PAUTA: 11/12/2018 JULGADO: 13/12/2018


SEGREDO DE JUSTIÇA
Relator
Exmo. Sr. Ministro LUIS FELIPE SALOMÃO
Presidente da Sessão
Exmo. Sr. Ministro ANTONIO CARLOS FERREIRA
Subprocurador-Geral da República
Exmo. Sr. Dr. ANTÔNIO CARLOS PESSOA LINS
Secretária
Dra. TERESA HELENA DA ROCHA BASEVI

AUTUAÇÃO
RECORRENTE : H F - ESPÓLIO
REPR. POR : H F - INVENTARIANTE
ADVOGADOS : LUIZ CLÁUDIO FÁBREGAS E OUTRO(S) - RJ030130
MARCELO FÁBREGAS - RJ144875
TAWNNI BARCELLOS RABELLO - RJ196797
RECORRENTE : A M BF
ADVOGADO : LUIZ CLAUDIO DE LIMA GUIMARAES COELHO E OUTRO(S) - RJ096724
RECORRIDO : M DA F
ADVOGADO : AFONSO FEITOSA E OUTRO(S) - RJ023409

ASSUNTO: DIREITO CIVIL - Família - União Estável ou Concubinato - Reconhecimento / Dissolução

SUSTENTAÇÃO ORAL
Dr.
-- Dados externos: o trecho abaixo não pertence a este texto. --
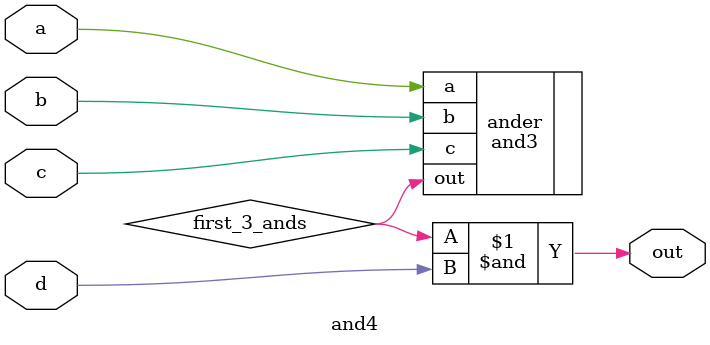
<source format=sv>
/*

4-input AND gate.

Inputs:
    - a: 1-bit first input
    - b: 1-bit second input
    - c: 1-bit third input
    - d: 1-bit fourth input
Outpus:
    - out: 1-bit result

*/

module and4(out, a, b, c, d);
    input logic a, b, c, d;
    output logic out;

    logic first_3_ands;
    and3 ander(.a, .b, .c, .out(first_3_ands));
    and(out, first_3_ands, d);
endmodule
</source>
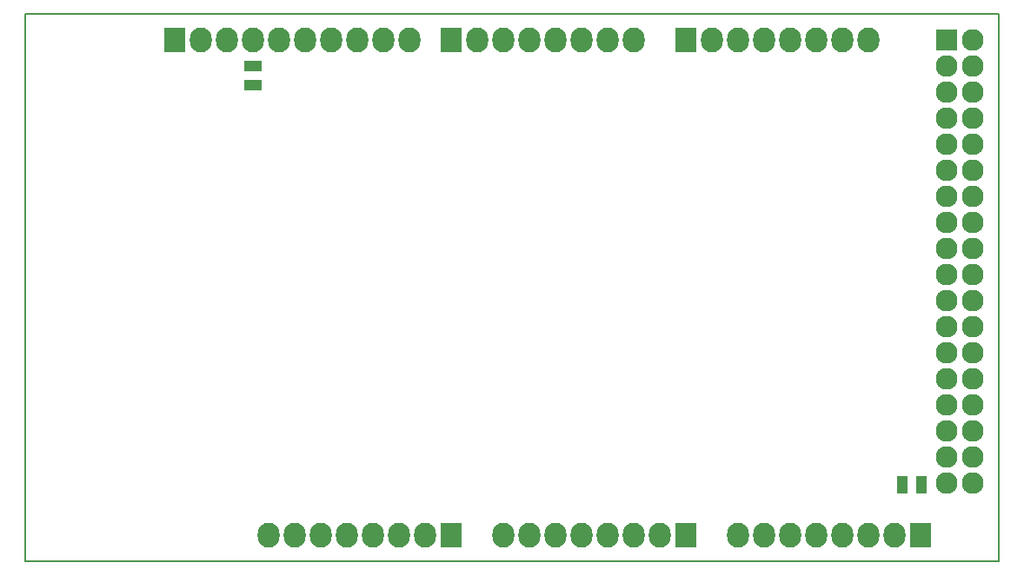
<source format=gbr>
G04 #@! TF.FileFunction,Soldermask,Bot*
%FSLAX46Y46*%
G04 Gerber Fmt 4.6, Leading zero omitted, Abs format (unit mm)*
G04 Created by KiCad (PCBNEW 4.0.5+dfsg1-4) date Sun Mar 19 16:59:55 2017*
%MOMM*%
%LPD*%
G01*
G04 APERTURE LIST*
%ADD10C,0.020000*%
%ADD11C,0.150000*%
%ADD12R,2.127200X2.432000*%
%ADD13O,2.127200X2.432000*%
%ADD14R,2.127200X2.127200*%
%ADD15O,2.127200X2.127200*%
%ADD16R,1.700000X1.100000*%
%ADD17R,1.100000X1.700000*%
G04 APERTURE END LIST*
D10*
D11*
X56261000Y-73660000D02*
X56261000Y-20320000D01*
X151130000Y-73660000D02*
X56261000Y-73660000D01*
X151130000Y-20320000D02*
X151130000Y-73660000D01*
X56261000Y-20320000D02*
X151130000Y-20320000D01*
D12*
X70866000Y-22860000D03*
D13*
X73406000Y-22860000D03*
X75946000Y-22860000D03*
X78486000Y-22860000D03*
X81026000Y-22860000D03*
X83566000Y-22860000D03*
X86106000Y-22860000D03*
X88646000Y-22860000D03*
X91186000Y-22860000D03*
X93726000Y-22860000D03*
D12*
X97790000Y-71120000D03*
D13*
X95250000Y-71120000D03*
X92710000Y-71120000D03*
X90170000Y-71120000D03*
X87630000Y-71120000D03*
X85090000Y-71120000D03*
X82550000Y-71120000D03*
X80010000Y-71120000D03*
D12*
X97790000Y-22860000D03*
D13*
X100330000Y-22860000D03*
X102870000Y-22860000D03*
X105410000Y-22860000D03*
X107950000Y-22860000D03*
X110490000Y-22860000D03*
X113030000Y-22860000D03*
X115570000Y-22860000D03*
D12*
X120650000Y-71120000D03*
D13*
X118110000Y-71120000D03*
X115570000Y-71120000D03*
X113030000Y-71120000D03*
X110490000Y-71120000D03*
X107950000Y-71120000D03*
X105410000Y-71120000D03*
X102870000Y-71120000D03*
D12*
X120650000Y-22860000D03*
D13*
X123190000Y-22860000D03*
X125730000Y-22860000D03*
X128270000Y-22860000D03*
X130810000Y-22860000D03*
X133350000Y-22860000D03*
X135890000Y-22860000D03*
X138430000Y-22860000D03*
D12*
X143510000Y-71120000D03*
D13*
X140970000Y-71120000D03*
X138430000Y-71120000D03*
X135890000Y-71120000D03*
X133350000Y-71120000D03*
X130810000Y-71120000D03*
X128270000Y-71120000D03*
X125730000Y-71120000D03*
D14*
X146050000Y-22860000D03*
D15*
X148590000Y-22860000D03*
X146050000Y-25400000D03*
X148590000Y-25400000D03*
X146050000Y-27940000D03*
X148590000Y-27940000D03*
X146050000Y-30480000D03*
X148590000Y-30480000D03*
X146050000Y-33020000D03*
X148590000Y-33020000D03*
X146050000Y-35560000D03*
X148590000Y-35560000D03*
X146050000Y-38100000D03*
X148590000Y-38100000D03*
X146050000Y-40640000D03*
X148590000Y-40640000D03*
X146050000Y-43180000D03*
X148590000Y-43180000D03*
X146050000Y-45720000D03*
X148590000Y-45720000D03*
X146050000Y-48260000D03*
X148590000Y-48260000D03*
X146050000Y-50800000D03*
X148590000Y-50800000D03*
X146050000Y-53340000D03*
X148590000Y-53340000D03*
X146050000Y-55880000D03*
X148590000Y-55880000D03*
X146050000Y-58420000D03*
X148590000Y-58420000D03*
X146050000Y-60960000D03*
X148590000Y-60960000D03*
X146050000Y-63500000D03*
X148590000Y-63500000D03*
X146050000Y-66040000D03*
X148590000Y-66040000D03*
D16*
X78486000Y-27239000D03*
X78486000Y-25339000D03*
D17*
X141671000Y-66167000D03*
X143571000Y-66167000D03*
M02*

</source>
LUIZ CLÁUDIO FÁBREGAS, pelas partes RECORRENTES: H F - ESPÓLIO e A M B F
Dr. AFONSO FEITOSA, pela parte RECORRIDA: M DA F

CERTIDÃO
Certifico que a egrégia QUARTA TURMA, ao apreciar o processo em epígrafe na sessão
realizada nesta data, proferiu a seguinte decisão:
A Quarta Turma, por unanimidade, deu provimento aos recursos especiais de H F -
ESPÓLIO e de A M B F, nos termos do voto do Sr. Ministro Relator.
Os Srs. Ministros Raul Araújo, Maria Isabel Gallotti, Antonio Carlos Ferreira (Presidente)
e Marco Buzzi votaram com o Sr. Ministro Relator.